We have heard so many times the “garbage in, garbage out” cliché when it comes to computing and data quality. There is an aspect of Data Quality that is rather important and which sometimes does not get proper attention when conducting data analysis; we are talking about the Currency of Data.
To explain the concept, I will use two examples together with the associated impact of the data currency in each one of them. Those examples come from the Risk Management world within Banking.

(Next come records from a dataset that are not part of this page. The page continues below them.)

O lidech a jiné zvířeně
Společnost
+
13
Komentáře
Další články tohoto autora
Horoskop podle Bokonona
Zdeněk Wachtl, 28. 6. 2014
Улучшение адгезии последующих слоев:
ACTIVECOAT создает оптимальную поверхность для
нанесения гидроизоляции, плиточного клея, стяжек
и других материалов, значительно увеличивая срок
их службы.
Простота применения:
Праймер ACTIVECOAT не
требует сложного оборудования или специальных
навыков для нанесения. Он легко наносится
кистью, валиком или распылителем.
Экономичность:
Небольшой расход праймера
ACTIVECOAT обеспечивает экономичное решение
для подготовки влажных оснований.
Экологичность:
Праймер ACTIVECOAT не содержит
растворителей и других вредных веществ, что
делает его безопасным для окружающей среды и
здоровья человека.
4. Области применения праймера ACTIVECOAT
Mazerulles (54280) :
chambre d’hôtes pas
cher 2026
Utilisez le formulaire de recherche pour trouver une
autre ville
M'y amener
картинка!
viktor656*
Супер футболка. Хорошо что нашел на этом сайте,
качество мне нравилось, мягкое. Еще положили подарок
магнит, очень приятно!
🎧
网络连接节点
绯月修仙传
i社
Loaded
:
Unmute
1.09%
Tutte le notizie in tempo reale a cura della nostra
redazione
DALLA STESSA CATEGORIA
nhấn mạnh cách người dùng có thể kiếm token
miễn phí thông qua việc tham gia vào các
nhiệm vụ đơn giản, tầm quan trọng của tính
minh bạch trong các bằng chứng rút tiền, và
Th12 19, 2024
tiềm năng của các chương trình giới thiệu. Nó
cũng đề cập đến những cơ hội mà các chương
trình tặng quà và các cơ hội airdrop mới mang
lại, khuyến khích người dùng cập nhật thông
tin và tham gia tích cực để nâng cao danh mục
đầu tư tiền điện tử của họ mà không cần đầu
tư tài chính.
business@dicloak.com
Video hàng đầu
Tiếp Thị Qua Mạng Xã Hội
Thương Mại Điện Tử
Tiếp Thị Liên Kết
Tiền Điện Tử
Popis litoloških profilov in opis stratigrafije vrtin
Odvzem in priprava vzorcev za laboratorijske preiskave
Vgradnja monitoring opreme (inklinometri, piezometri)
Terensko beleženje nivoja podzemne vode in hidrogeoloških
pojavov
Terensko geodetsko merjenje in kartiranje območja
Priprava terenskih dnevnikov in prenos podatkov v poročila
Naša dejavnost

When individuals apply for a home loan they are assessed to see if they are suitable for credit: assets, stable job, good credit history, level of income and expenses, etc. That assessment will play a part in their Credit Rating which is associated with the Probability of Default (PD); this is a fundamental measure to calculate Credit Risk and ultimately the Capital the bank has to keep in case of financial difficulty for the institution. Home Loans are commonly issued in 30 year contracts. If the Credit Rating is not reviewed on a regular basis within those 30 years, it does not matter how fancy your analytic tools are. You will be calculating your Credit Risk and Capital using data that is not current.
Now let’s imagine a large bank with millions of customers with home loans, credit cards, personal loans, etc.; which could easily represent many billions of dollars in credit products. From those millions of customers year after year; how many do you think will be changing jobs (or losing their jobs), increasing their level of expenses, selling their assets, etc.? Perhaps many. Even if all of the customer data was complete and clean, it might be not be up to date and that could impact the bank’s reporting. Sometimes these changes in customer status aren’t realized until they default (i.e. they can’t afford repayments), but by then it is already too late in the process.

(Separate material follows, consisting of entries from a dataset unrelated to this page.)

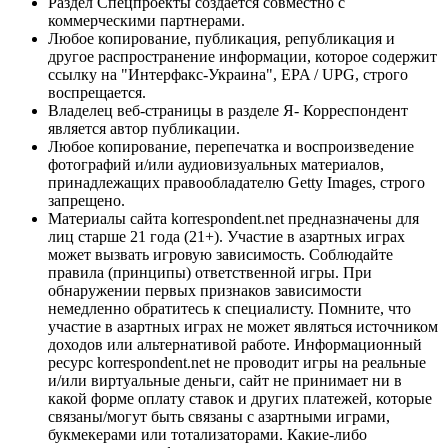
Раздел Спецпроекты создается совместно с
коммерческими партнерами.
Любое копирование, публикация, републикация и
другое распространение информации, которое содержит
ссылку на "Интерфакс-Украина", EPA / UPG, строго
воспрещается.
Владелец веб-страницы в разделе Я- Корреспондент
является автор публикации.
Любое копирование, перепечатка и воспроизведение
фотографий и/или аудиовизуальных материалов,
принадлежащих правообладателю Getty Images, строго
запрещено.
Материалы сайта korrespondent.net предназначены для
лиц старше 21 года (21+). Участие в азартных играх
может вызвать игровую зависимость. Соблюдайте
правила (принципы) ответственной игры. При
обнаружении первых признаков зависимости
немедленно обратитесь к специалисту. Помните, что
участие в азартных играх не может являться источником
доходов или альтернативой работе. Информационный
ресурс korrespondent.net не проводит игры на реальные
и/или виртуальные деньги, сайт не принимает ни в
какой форме оплату ставок и других платежей, которые
связаны/могут быть связаны с азартными играми,
букмекерами или тотализаторами. Какие-либо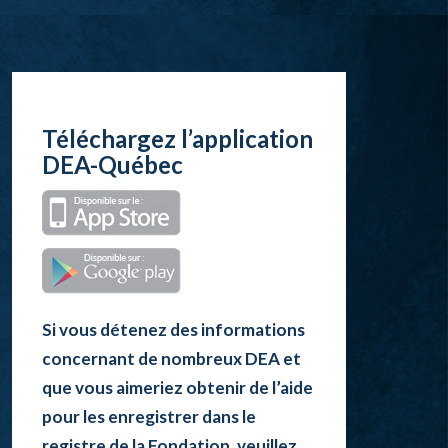
Téléchargez l’application
DEA-Québec
Si vous détenez des informations
concernant de nombreux DEA et
que vous aimeriez obtenir de l’aide
pour les enregistrer dans le
registre de la Fondation, veuillez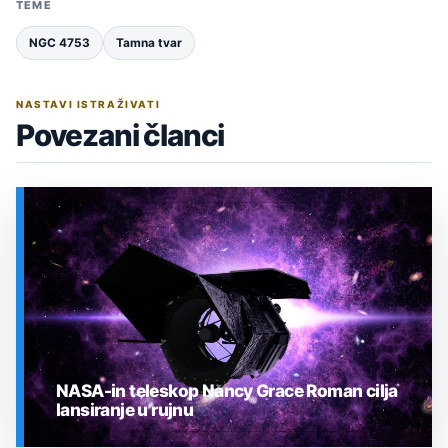
TEME
NGC 4753
Tamna tvar
NASTAVI ISTRAŽIVATI
Povezani članci
NASA-in teleskop Nancy Grace Roman cilja
lansiranje u rujnu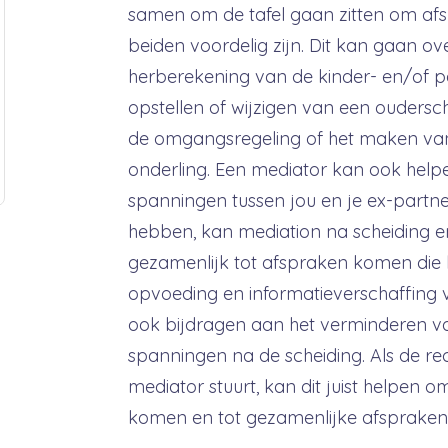
samen om de tafel gaan zitten om af
beiden voordelig zijn. Dit kan gaan o
herberekening van de kinder- en/of pa
opstellen of wijzigen van een oudersc
de omgangsregeling of het maken va
onderling. Een mediator kan ook helpe
spanningen tussen jou en je ex-partner.
hebben, kan mediation na scheiding er
gezamenlijk tot afspraken komen die
opvoeding en informatieverschaffing va
ook bijdragen aan het verminderen 
spanningen na de scheiding. Als de rec
mediator stuurt, kan dit juist helpen o
komen en tot gezamenlijke afspraken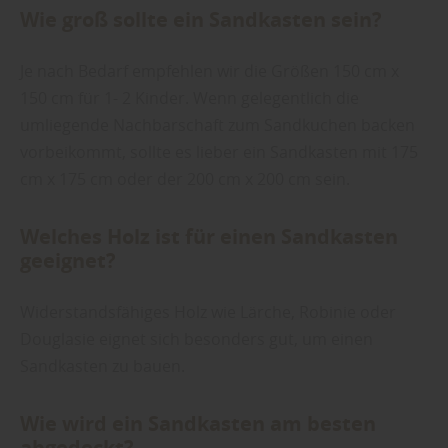
Wie groß sollte ein Sandkasten sein?
Je nach Bedarf empfehlen wir die Größen 150 cm x
150 cm für 1- 2 Kinder. Wenn gelegentlich die
umliegende Nachbarschaft zum Sandkuchen backen
vorbeikommt, sollte es lieber ein Sandkasten mit 175
cm x 175 cm oder der 200 cm x 200 cm sein.
Welches Holz ist für einen Sandkasten
geeignet?
Widerstandsfähiges Holz wie Lärche, Robinie oder
Douglasie eignet sich besonders gut, um einen
Sandkasten zu bauen.
Wie wird ein Sandkasten am besten
abgedeckt?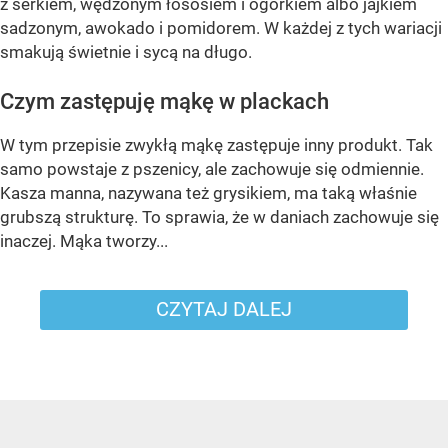
z serkiem, wędzonym łososiem i ogórkiem albo jajkiem
sadzonym, awokado i pomidorem. W każdej z tych wariacji
smakują świetnie i sycą na długo.
Czym zastępuję mąkę w plackach
W tym przepisie zwykłą mąkę zastępuje inny produkt. Tak
samo powstaje z pszenicy, ale zachowuje się odmiennie.
Kasza manna, nazywana też grysikiem, ma taką właśnie
grubszą strukturę. To sprawia, że w daniach zachowuje się
inaczej. Mąka tworzy...
CZYTAJ DALEJ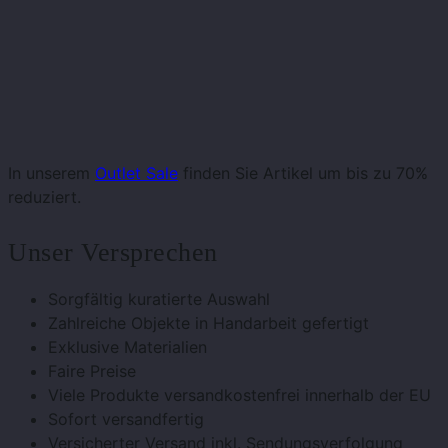
In unserem
Outlet Sale
finden Sie Artikel um bis zu 70%
reduziert.
Unser Versprechen
Sorgfältig kuratierte Auswahl
Zahlreiche Objekte in Handarbeit gefertigt
Exklusive Materialien
Faire Preise
Viele Produkte versandkostenfrei innerhalb der EU
Sofort versandfertig
Versicherter Versand inkl. Sendungsverfolgung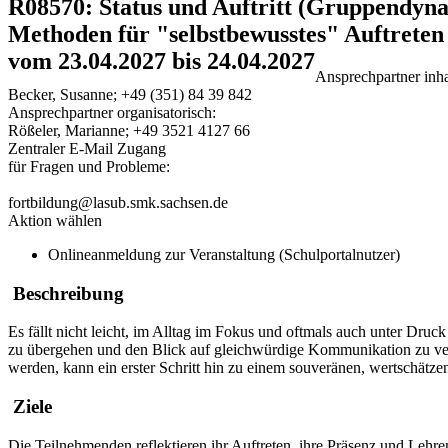
R08570: Status und Auftritt (Gruppendyna
Methoden für "selbstbewusstes" Auftreten
vom 23.04.2027 bis 24.04.2027
Ansprechpartner inhal
Becker, Susanne; +49 (351) 84 39 842
Ansprechpartner organisatorisch:
Rößeler, Marianne; +49 3521 4127 66
Zentraler E-Mail Zugang
für Fragen und Probleme:
fortbildung@lasub.smk.sachsen.de
Aktion wählen
Onlineanmeldung zur Veranstaltung (Schulportalnutzer)
Beschreibung
Es fällt nicht leicht, im Alltag im Fokus und oftmals auch unter Druck
zu übergehen und den Blick auf gleichwürdige Kommunikation zu verl
werden, kann ein erster Schritt hin zu einem souveränen, wertschätze
Ziele
Die Teilnehmenden reflektieren ihr Auftreten, ihre Präsenz und Lehre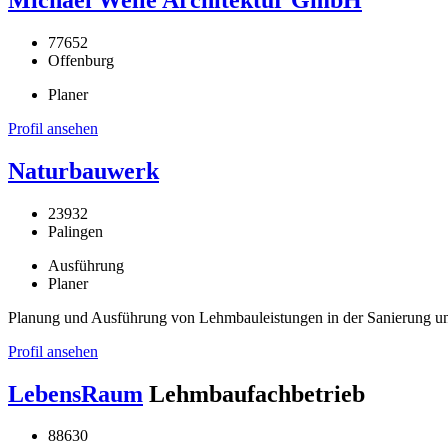
77652
Offenburg
Planer
Profil ansehen
Naturbauwerk
23932
Palingen
Ausführung
Planer
Planung und Ausführung von Lehmbauleistungen in der Sanierung 
Profil ansehen
LebensRaum
Lehmbaufachbetrieb
88630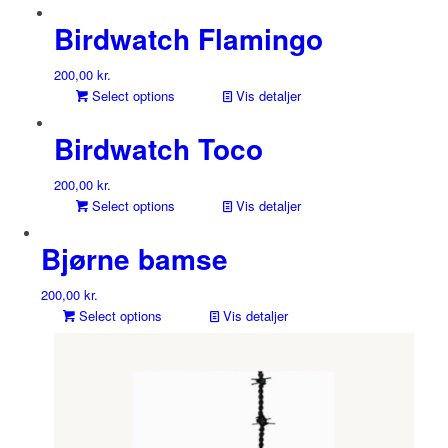
Birdwatch Flamingo
200,00
kr.
Select options
Vis detaljer
Birdwatch Toco
200,00
kr.
Select options
Vis detaljer
Bjørne bamse
200,00
kr.
Select options
Vis detaljer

If calling your customers for a Credit Assessment re-evaluation is difficult to perform for a number of reasons (i.e. inconvenient for them, difficult to chase, etc.), then you could take an Analytics approach, since Analytics does magic sometimes. You could simulate people changing jobs, decreasing income, increasing expenses, etc. and with this simulation their Credit Assessment could be recalculated. If a significant number of simulations are run, a realistic approximation for Credit Risk and Capital figures could be achieved.
Let’s observe another example, but this time on the Market Risk front:
Brilliant quantitative analysts could come out with great pricing or risk models, but those models could become misleading if the data that sustains their underlying assumptions is not constantly revised. Such data must be current.
A good example would be a Value at Risk calculation, where a number of benchmarks have to be selected to reduce the number of products/factors to participate in the computation process. If those benchmarks are not constantly revised, the Value at Risk model could yield incorrect results. In fact, the concept of data as part of assumptions in models also applies to Credit Risk, Liquidity Risk, and Operational Risk to a lesser extent. It could be appreciated that the data currency concept is vital in ‘Scenario Analysis’.
As illustrated, it doesn’t take much to have obsolete data within a data repository, leading to inaccuracies in Analytics performed downstream. The reality is that we only can assume our data is correct and reliable if we have enough data controls in place. Which is a big if.